With its celebratory festive opening the congregation must have sat up in their pews when they heard the energy and dynamic forward momentum of this new music.
There’s a lovely duet to listen out for in the middle between a viola da gamba – literally a ‘viol for the leg’ because it was played upright like a cello rather than on the arm like a violin and an oboe d’amore – the ‘oboe of love’. These two wonderful instruments fell out of fashion after Bach’s day despite their beautiful sound and appearance.
By contrast, Bach’s other Cantata for this same week Oh God, Look down from Heaven (Ach Gott, vom Himmel sieh darein) dates from the following year. This cantata is an adaptation of Martin Luther’s German hymn and depicts a rather shocked view from heaven looking down on earth and deploring how easily man has been led astray by his own heresy.
Watch out for ‘törichte Vernunft’ (foolish reason) in the middle which is a rather vicious denunciation of man’s futile attempts to base his salvation on his own puny efforts:
‘they are like the graves of the dead which, though fine from the outside, contain only rottenness and stench and display nothing but filth’.
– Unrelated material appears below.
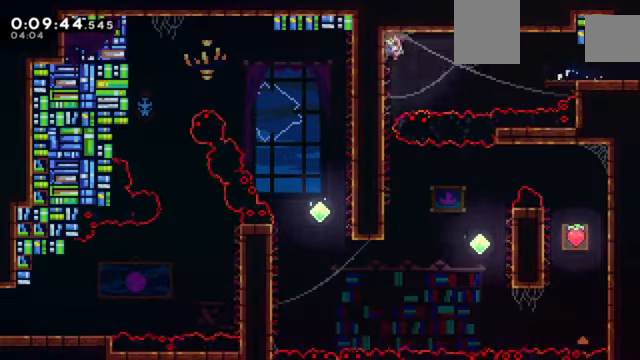
{"keys": ["left"], "events": [[501, "down", "up"], [501, "left", "down"]]}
The Oxford Bach Soloists will be performing these two great cantatas alongside a work with a rather different background based on the the Lutheran translation of The Spirit helps us in our weakness (Der Geist hilft unsrer Schwachheit auf). This motet was written in 1729 for a memorial service for the rather veteran (and by all accounts not very effective) headmaster of the Thomasschule in Leipzig under whom Bach served as a rather reluctant schoolmaster alongside all his other jobs.